选文:
┌────────

尝试了解自己和身处的世界
尝试了解自己和身处的世界 21 Lessons for the 21st Century 5/3/2019
Yuval Noah Harari这本书点出当下人类的前所未有之危机:“Humankind is facing unprecedented revolutions, all our old stories are crumbling, and no new story has so far emerged to replace them.” 旧的故事体系包括宗教和西方社会的民主自由,颠覆性的力量是大数据、AI、bioengineering以及宗教冲突和恐怖主义,新的故事体系还不明朗。他描述了问题,探讨了问题的若干方面,最后有一个弱弱的结尾——通过冥想、关注自己的身体和思维、从而了解自我。
因为着眼时政,聚焦当下世界,这本书绝对没有《人类简史》读起来那么振聋发聩,鲜有完全独特的理论,但深刻的、新鲜的举例分析和观点论述还是星罗棋布。一本不算很长的书要讲二十一个方面,有些部分确实读起来显得不够深刻、至少合上书似乎印象深刻的take-away没有很多。
他对于个人信息被大公司收集利用,人脑的自主独立性被不断侵蚀,描述在不远的将来技术可以达到比你还了解你从而让你主动交出控制权的场景,是一个蛮警世的预言。
他讲当下的移民问题,把各种言论纷争梳理成4个条件/问题:(1) The host country allows the immigrants in, (2) In return, the immigrants imbrace core values of the host country even if they have to give up some of their own, (3) If they assimilate to a sufficient degree, they become equal and full members of the host country: "they" become "us". (4) Fulfilment of each of the three terms. 这种把问题先分割再讨论的严谨性值得学习。
他把宗教等同于fake news,区别只在于fake news传播一两个月,宗教持续几个世纪。不论是狮子王的Circle of Life,还是印度宗教中的dharma——每个人在世有自己独特的修行路径,这些说法的横行,相同的是舆论操纵者“需要”这样的故事,而人们也乐于去听这样的故事强化已有的傲慢和偏见。
结尾有点弱弱的,但单就meditation来说,花时间去了解自己的大脑和思维,学习和锻炼专注的能力,我能appreciate他强调这两点的用意和益处。
书摘:
In a world deluged by irrelevant information, clarity is power.
Since the corporations and entrepreneurs who lead the technological revolution naturally tend to sing the praises of their creations, it falls to sociologists, philosophers and historians like myself to sound the alarm and explain all the ways things can go terribly wrong.
Liberty is not worth much unless it is coupled with some kind of social safety net.
Democracy is based on Abraham Lincoln’s principle that ‘you can fool all the people some of the time, and some of the people all the time, but you cannot fool all the people all the time’.
Referendums and elections are always about human feelings, not about human rationality. ... for better or worse, elections and referendums are not about what we think. They are about what we feel. And when it comes to feelings, Einstein and Dawkins are no better than anyone else. Democracy assumes that human feelings reflect a mysterious and profound ‘free will’, that this ‘free will’ is the ultimate source of authority, and that while some people are more intelligent than others, all humans are equally free.
At present, people are happy to give away their most valuable asset – their personal data – in exchange for free email services and funny cat videos. It is a bit like African and Native American tribes who unwittingly sold entire countries to European imperialists in exchange for colourful beads and cheap trinkets. 有趣的类比的警示...有这么严重吗?
Though in the twenty-first century humans might be upgraded into gods, as of 2018 we are still Stone Age animals. In order to flourish we still need to ground ourselves in intimate communities. For millions of years, humans have been adapted to living in small bands of no more than a few dozen people. Even today most of us find it impossible to really know more than 150 individuals, irrespective of how many Facebook friends we boast. Without these groups, humans feel lonely and alienated.

└────────

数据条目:
┌────────

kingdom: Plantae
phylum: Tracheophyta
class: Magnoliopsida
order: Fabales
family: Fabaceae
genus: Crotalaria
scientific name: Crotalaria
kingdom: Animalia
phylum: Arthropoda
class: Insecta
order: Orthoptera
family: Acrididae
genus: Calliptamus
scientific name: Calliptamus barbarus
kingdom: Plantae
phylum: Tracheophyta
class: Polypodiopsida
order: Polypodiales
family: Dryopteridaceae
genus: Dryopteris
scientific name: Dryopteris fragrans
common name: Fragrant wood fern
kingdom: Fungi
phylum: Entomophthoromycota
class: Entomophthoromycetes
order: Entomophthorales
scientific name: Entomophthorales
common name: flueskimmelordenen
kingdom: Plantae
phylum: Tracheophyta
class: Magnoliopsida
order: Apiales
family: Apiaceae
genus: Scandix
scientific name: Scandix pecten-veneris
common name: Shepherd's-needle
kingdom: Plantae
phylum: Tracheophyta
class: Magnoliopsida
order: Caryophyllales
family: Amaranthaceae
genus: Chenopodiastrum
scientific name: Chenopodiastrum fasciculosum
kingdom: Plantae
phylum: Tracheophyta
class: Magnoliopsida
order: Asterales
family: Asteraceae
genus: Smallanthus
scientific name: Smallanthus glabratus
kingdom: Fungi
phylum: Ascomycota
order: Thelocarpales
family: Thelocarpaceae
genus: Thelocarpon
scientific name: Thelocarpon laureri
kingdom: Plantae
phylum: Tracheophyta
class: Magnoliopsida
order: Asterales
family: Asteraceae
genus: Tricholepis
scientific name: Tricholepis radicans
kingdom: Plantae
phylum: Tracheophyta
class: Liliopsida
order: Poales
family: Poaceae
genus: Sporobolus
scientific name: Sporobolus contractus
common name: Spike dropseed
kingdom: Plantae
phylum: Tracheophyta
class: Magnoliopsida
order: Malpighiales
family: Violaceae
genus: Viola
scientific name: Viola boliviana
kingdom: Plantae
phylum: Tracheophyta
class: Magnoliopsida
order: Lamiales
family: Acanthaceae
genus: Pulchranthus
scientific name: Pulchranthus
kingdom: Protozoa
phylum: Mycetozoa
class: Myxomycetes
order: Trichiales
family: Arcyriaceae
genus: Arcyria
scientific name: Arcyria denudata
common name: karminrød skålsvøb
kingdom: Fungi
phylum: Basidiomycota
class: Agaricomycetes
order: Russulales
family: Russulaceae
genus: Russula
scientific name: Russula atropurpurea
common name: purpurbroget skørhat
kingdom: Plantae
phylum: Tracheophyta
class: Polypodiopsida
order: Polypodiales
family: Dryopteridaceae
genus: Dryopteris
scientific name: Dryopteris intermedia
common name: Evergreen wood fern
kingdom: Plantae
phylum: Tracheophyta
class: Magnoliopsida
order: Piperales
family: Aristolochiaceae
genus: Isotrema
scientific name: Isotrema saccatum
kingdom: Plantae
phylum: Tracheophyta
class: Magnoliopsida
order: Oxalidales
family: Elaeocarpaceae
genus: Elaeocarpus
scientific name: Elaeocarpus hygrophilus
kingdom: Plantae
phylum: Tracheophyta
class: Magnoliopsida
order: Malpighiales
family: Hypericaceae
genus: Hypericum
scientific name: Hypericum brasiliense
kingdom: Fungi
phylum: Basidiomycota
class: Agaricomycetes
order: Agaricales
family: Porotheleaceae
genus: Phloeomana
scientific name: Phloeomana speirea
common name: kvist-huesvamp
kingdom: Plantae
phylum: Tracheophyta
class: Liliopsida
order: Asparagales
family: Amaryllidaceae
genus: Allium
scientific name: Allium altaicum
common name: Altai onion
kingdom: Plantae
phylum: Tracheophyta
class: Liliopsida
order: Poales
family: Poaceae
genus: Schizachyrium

└────────

练习题目:
• a. 这篇书评说这本书读起来不如《人类简史》那么振聋发聩。按书评的说法,原因是什么?
• b. 请把这篇书评中从“Since the corporations”开始、到“go terribly wrong.”结束的这段文字原样照打一遍。
• c. 下面几句话和这篇书评说的相符吗?每句回答“是”或“否”,并原样引用书评中起决定作用的文字。(i) 书评认为这本书的结尾很有力。(ii) 书中把关于移民问题的各种言论梳理成了4个条件。(iii) 书摘中说,大多数人真正能认识的人不超过150个。

练习答案:
• a. 因为这本书着眼时政,聚焦当下世界。

• b.
Since the corporations and entrepreneurs who lead the technological revolution naturally tend to sing the praises of their creations, it falls to sociologists, philosophers and historians like myself to sound the alarm and explain all the ways things can go terribly wrong.

• c.
(i) 否:“最后有一个弱弱的结尾”
(ii) 是:“把各种言论纷争梳理成4个条件/问题”
(iii) 是:“Even today most of us find it impossible to really know more than 150 individuals”